- [PROBLEM DESCRIPTION] When the listing below reaches the line that has "Induction of Smad3", start reproducing exactly; stop after the line that has "Figure 3. SEM", and drop the pictures.

- [TASK INPUT]

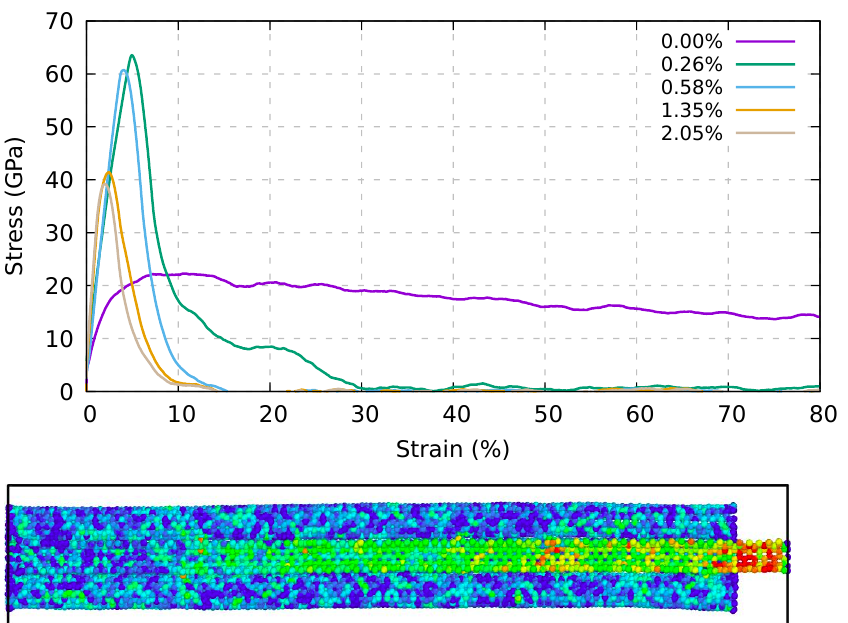
Figure 3. Top panel: pull-out stress for the central nanotube from the seven (6,6) CNT bundles with different percentages of linkers at a constant pull-out velocity of 1.0 Å/ps. Bottom panel: cross section of the bundle with a linker percentage of 0.26%; the color coding shows the von Mises stress distribution that decreases as the distance from the pull-out extremity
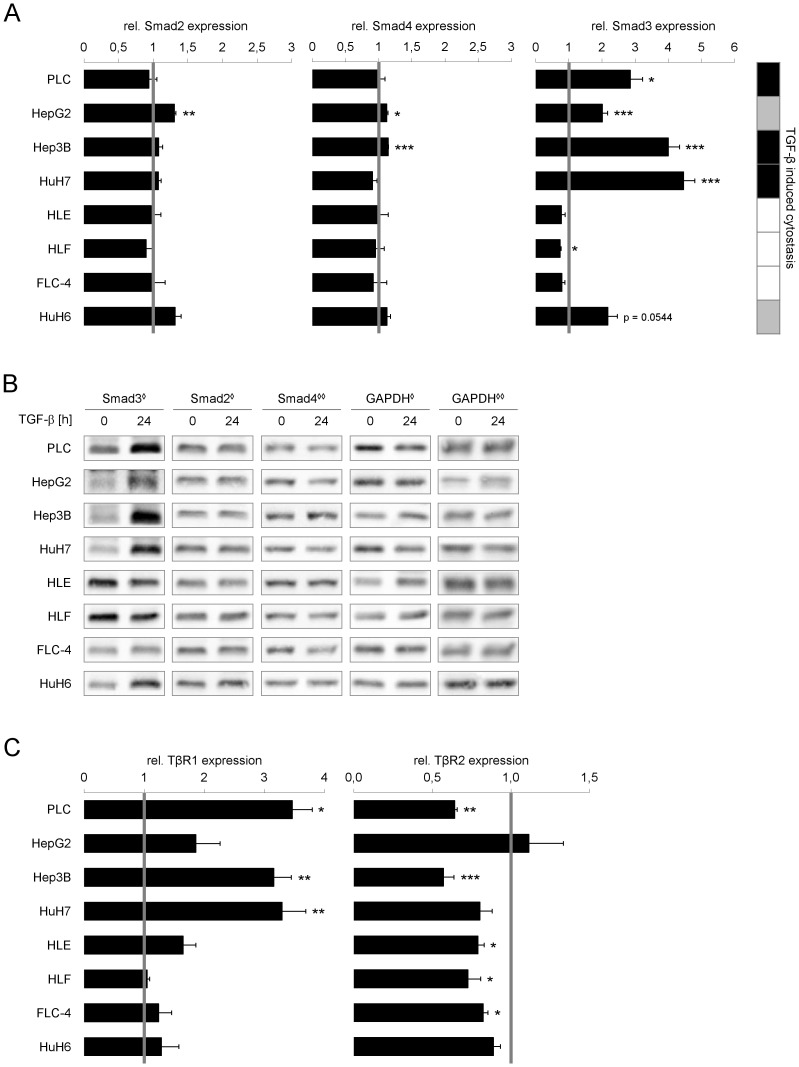
Induction of Smad3 and TβRI expression correlates with cytostatic responsiveness upon TGF-β treatment.Cells were cultured with or without 5 ng/ml TGF-β for 24 h. Changes in Smad2, Smad3 and Smad4 levels after TGF-β treatment were evaluated by (A) Real Time PCR and (B) Western Blot analysis using 18S rRNA or GAPDH as reference genes. ◊ and ◊ ◊ indicate which GAPDH belongs to Smad2 and Smad3 or Smad4, respectively. (C) TGF-β dependent expression levels of TGF-β Receptor I (TβRI) and II (TβRII) were detected and correlated against untreated samples using real time PCR with 18S rRNA as reference gene. Untreated samples are shown as grey lines, while filled bars display TGF-β treated samples. Significant differences are indicated as * p < 0.05, ** p < 0.01 and *** p < 0.001 (Student’s t test).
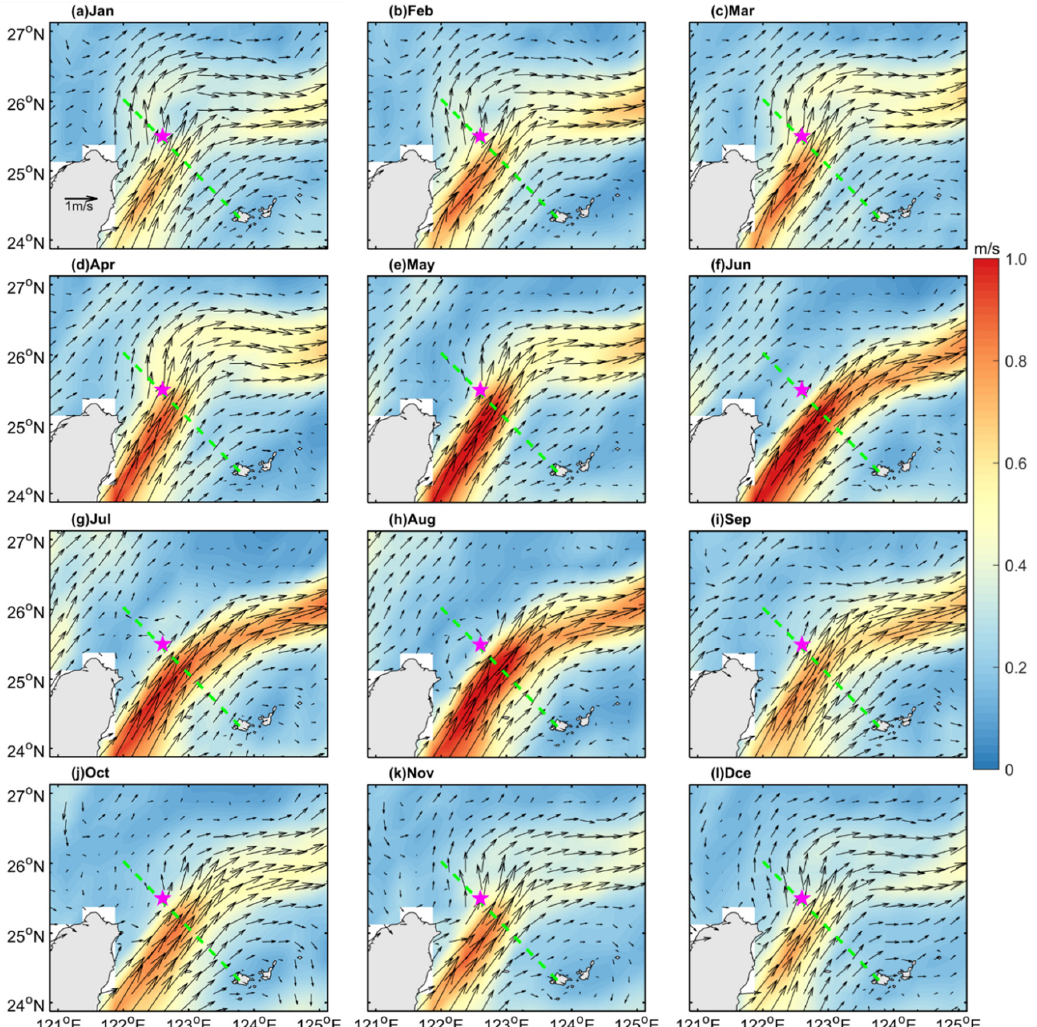
Figure 13. The climatological monthly sea surface geostrophic velocities (black arrows) and the corresponding geostrophic velocity amplitudes (color) off northeastern Taiwan over the whole observation periods based on the satellite altimeter data. The magenta pentagrams denote average location of the mooring; the green dashed lines denote the section Q to calculate the Kuroshio axis position, ( a – l ) January–December.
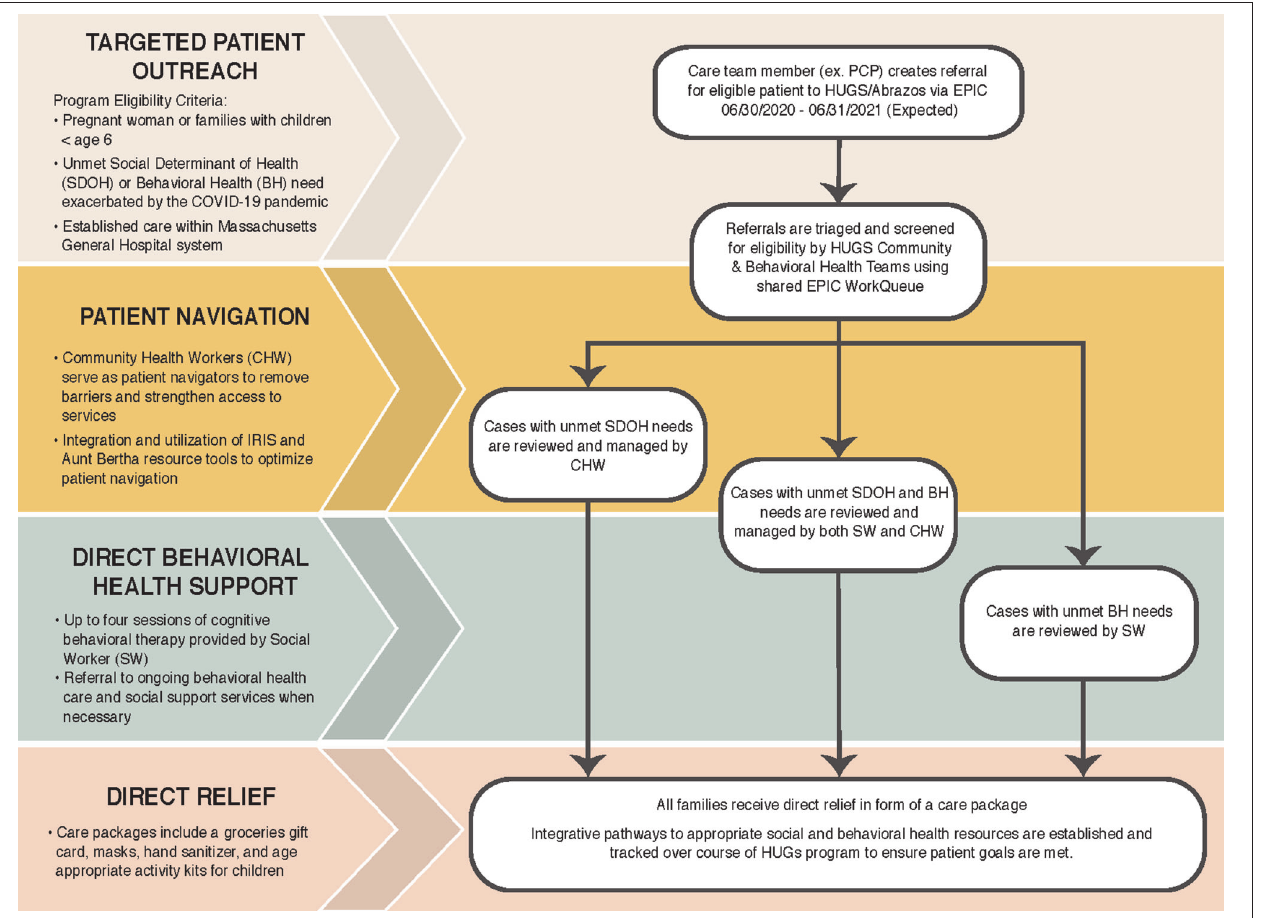
FIGURE 2 | Components of the HUGS/Abrazos COVID Emergency Response Program for Vulnerable Families . Eligible patients and families are referred to the HUGS/Abrazos program by their primary care provider from a participating department-family medicine, pediatrics, OB/Gyn, or internal medicine-at the MGH Community Health Centers serving the towns of Chelsea, Revere, Everett, and Charlestown as well as the MGH Main Campus. CHW, Community Health Worker; BH, Behavioral Health; SW, Social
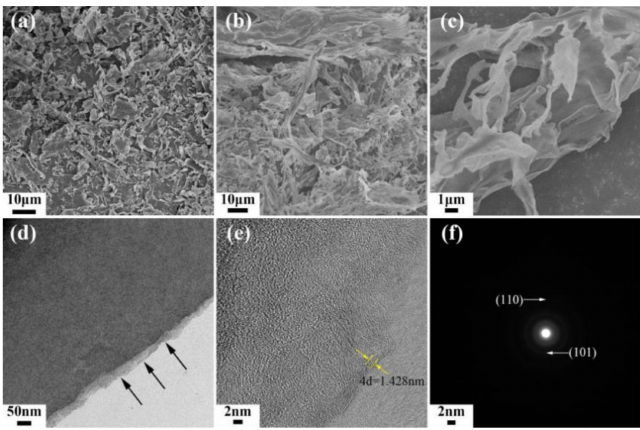
Figure 3. SEM images of the precursor ( a ) and the BN product ( b , c ); ( d ) TEM images of the BN product; ( e ) HRTEM; and ( f ) the SAED pattern.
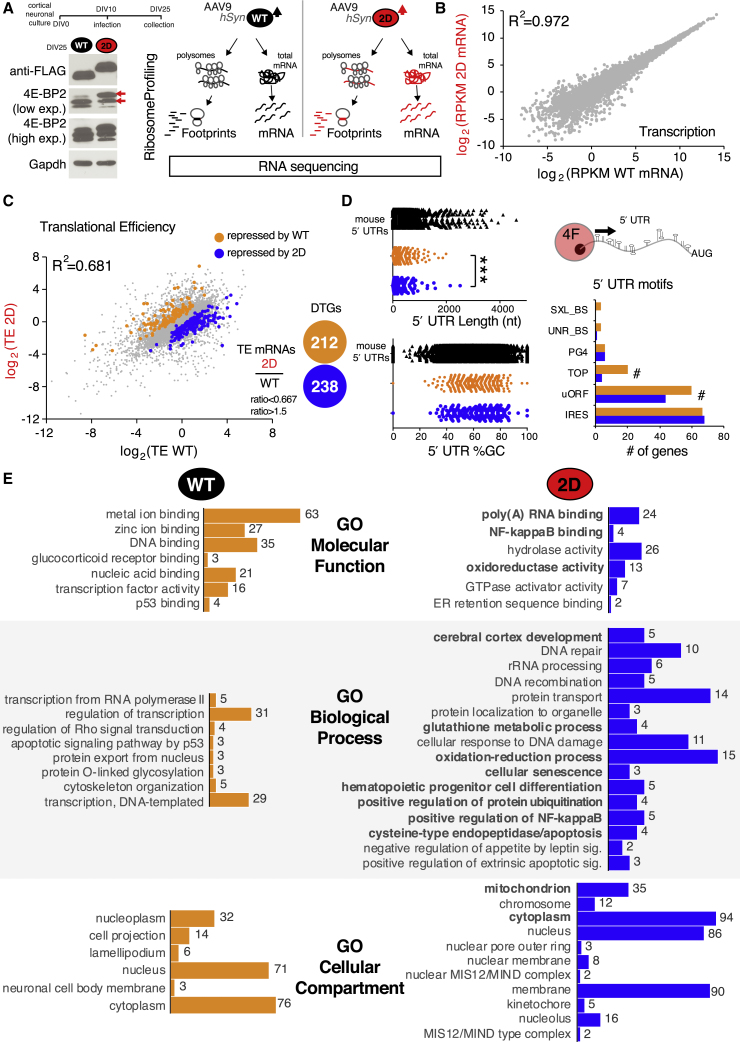
Overexpression of Deamidated 4E-BP2 Alters the Neuronal Translational Landscape(A) Left: overexpression of FLAG-tagged 4E-BP2 (WT or 2D) using AAV9. Representative immunoblots from DIV25 mouse cortical neuron lysates, infected at DIV10. GAPDH is a loading control. Right: diagrammatic depiction of the ribosome profiling experiment.(B) Scatterplot and correlation of RPKM measured from WT or 2D mRNA from DIV25 neurons, as a proxy for transcription, from DIV25 overexpressing neurons.(C) Scatterplot and correlation of translational efficiency (footprint RPKM normalized to mRNA RPKM) between WT and 2D overexpressing DIV25 neurons (log2 RPKM of 2D versus WT). Differentially translated genes (DTGs), repressed by WT (orange) or 2D (blue), are shown for 0.667 < ratio > 1.5.(D) 5′ UTR analysis of DTGs versus mouse 5′ UTR collection: length (nt), %GC content, and UTRdb motifs. Data are shown as means ± SEMs. For length and %GC: one-way ANOVA; Bonferroni’s post hoc; ∗∗∗p < 0.001; # change in motif abundance.(E) DAVID analysis of DTGs (WT left, orange; 2D right, blue) for Gene Ontology (GO) categories molecular function, biological processes, and CC. The number of genes in each category is shown and the order of categories is by decreasing p value (see Table S3; all p values shown here are <0.05). The categories in bold are discussed further in the text.See also Figure S6 and Tables S3 and S4.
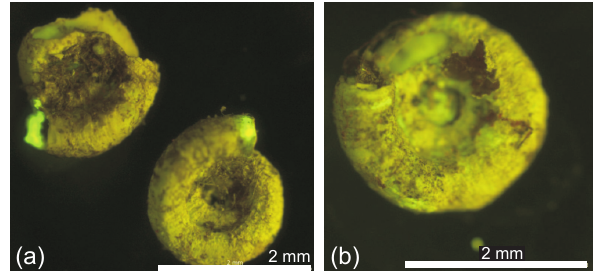
Figure 16. Strongly bio-eroded and broken S. spirorbis tubes from summer + T experiment ( a : basin A2; b : basin C2). Tubes are partly covered by filamentous algae. Note spongy appearance of tubes due to intense microboring. Stain lines indicating the start of the experi- ment are visible at the tube mouths in the left picture. Scale bars are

- [ANSWER BOX]
Induction of Smad3 and TβRI expression correlates with cytostatic responsiveness upon TGF-β treatment.Cells were cultured with or without 5 ng/ml TGF-β for 24 h. Changes in Smad2, Smad3 and Smad4 levels after TGF-β treatment were evaluated by (A) Real Time PCR and (B) Western Blot analysis using 18S rRNA or GAPDH as reference genes. ◊ and ◊ ◊ indicate which GAPDH belongs to Smad2 and Smad3 or Smad4, respectively. (C) TGF-β dependent expression levels of TGF-β Receptor I (TβRI) and II (TβRII) were detected and correlated against untreated samples using real time PCR with 18S rRNA as reference gene. Untreated samples are shown as grey lines, while filled bars display TGF-β treated samples. Significant differences are indicated as * p < 0.05, ** p < 0.01 and *** p < 0.001 (Student’s t test).
Figure 13. The climatological monthly sea surface geostrophic velocities (black arrows) and the corresponding geostrophic velocity amplitudes (color) off northeastern Taiwan over the whole observation periods based on the satellite altimeter data. The magenta pentagrams denote average location of the mooring; the green dashed lines denote the section Q to calculate the Kuroshio axis position, ( a – l ) January–December.
FIGURE 2 | Components of the HUGS/Abrazos COVID Emergency Response Program for Vulnerable Families . Eligible patients and families are referred to the HUGS/Abrazos program by their primary care provider from a participating department-family medicine, pediatrics, OB/Gyn, or internal medicine-at the MGH Community Health Centers serving the towns of Chelsea, Revere, Everett, and Charlestown as well as the MGH Main Campus. CHW, Community Health Worker; BH, Behavioral Health; SW, Social
Figure 3. SEM images of the precursor ( a ) and the BN product ( b , c ); ( d ) TEM images of the BN product; ( e ) HRTEM; and ( f ) the SAED pattern.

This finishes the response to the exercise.